2. Address Behavior Classification
The dataset categorizes 13 distinct Bitcoin wallet behaviors:
| Behavior Type | Examples |
|---|---|
| Criminal Activities | Ransomware, Darknet markets |
| Financial Services | Exchanges, P2P lending |
| Anonymization | Mixers, Laundering |
| Infrastructure | Mining pools, Personal wallets |
3. Data Collection Pipeline
- Network Crawling: API-based scraping of Bitcoin ledger data (100,001 blocks)
- Label Verification: Manual validation of address tags
- Data Categorization: Separation into Strong Addresses (SA) and Weak Addresses (WA)

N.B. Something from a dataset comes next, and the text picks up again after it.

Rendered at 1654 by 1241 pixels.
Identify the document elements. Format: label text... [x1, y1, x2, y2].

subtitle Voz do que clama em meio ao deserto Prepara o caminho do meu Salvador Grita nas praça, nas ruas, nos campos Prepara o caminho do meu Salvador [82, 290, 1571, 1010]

Feature Extraction Framework
Statistical Indicators (SI)
| Category | Features | Description |
|---|---|---|
| PAI | Token count | Pure amount metrics |
| PDI | Purity ratios | Address correlation |
| PTI | Timestamps | Temporal patterns |
| CI | Combined features | Hybrid indicators |
Local Structure Indicators (LSI)
The 4-hop subgraph algorithm captures network topology by:
- Converting transaction graphs to undirected networks
Extracting structural features:
- Degree correlation
- Betweenness centrality
- PageRank values
- Network density
👉 Learn how subgraph analysis improves Bitcoin tracking
Experimental Results
Performance Metrics
| Model | Accuracy | Precision | Recall | F1-Score |
|---|---|---|---|---|
| XGBoost | 96.71% | 96.46% | 96.71% | 96.57% |
| Random Forest | 95.62% | 95.21% | 95.62% | 95.38% |
| SVM | 93.24% | 92.80% | 93.24% | 92.97% |
The SI+LSI combined features achieved consistent performance across all 13 classification tasks, demonstrating the framework's robustness.
Key Takeaways
- Heterogeneous Graphs provide richer analytical context than simplified structures
- Subgraph Sampling enables scalable analysis of massive transaction networks
- Composite Features (SI+LSI) outperform single-indicator approaches
FAQ Section
Q1: How does BABD improve upon existing Bitcoin datasets?
A: BABD offers more complete address typing (13 vs. ≤7 types), systematic feature categorization, and reproducible graph construction methods.
Q2: Why use 4-hop subgraphs?
A: Testing showed this optimally balances feature richness with computational limits—smaller hops lose context, larger hops become intractable.
Q3: What practical applications does this research enable?
A: The framework aids in detecting illicit activities (ransomware, mixing services), analyzing exchange behaviors, and improving wallet security analytics.
Q4: How were the 148 features selected?
A: Through iterative testing—starting with basic transaction metrics, then adding combined and graph-derived features that improved model performance.
Q5: Can this methodology apply to other cryptocurrencies?
A: Yes, with adjustments for chain-specific characteristics (e.g., Ethereum's smart contracts would require additional feature types).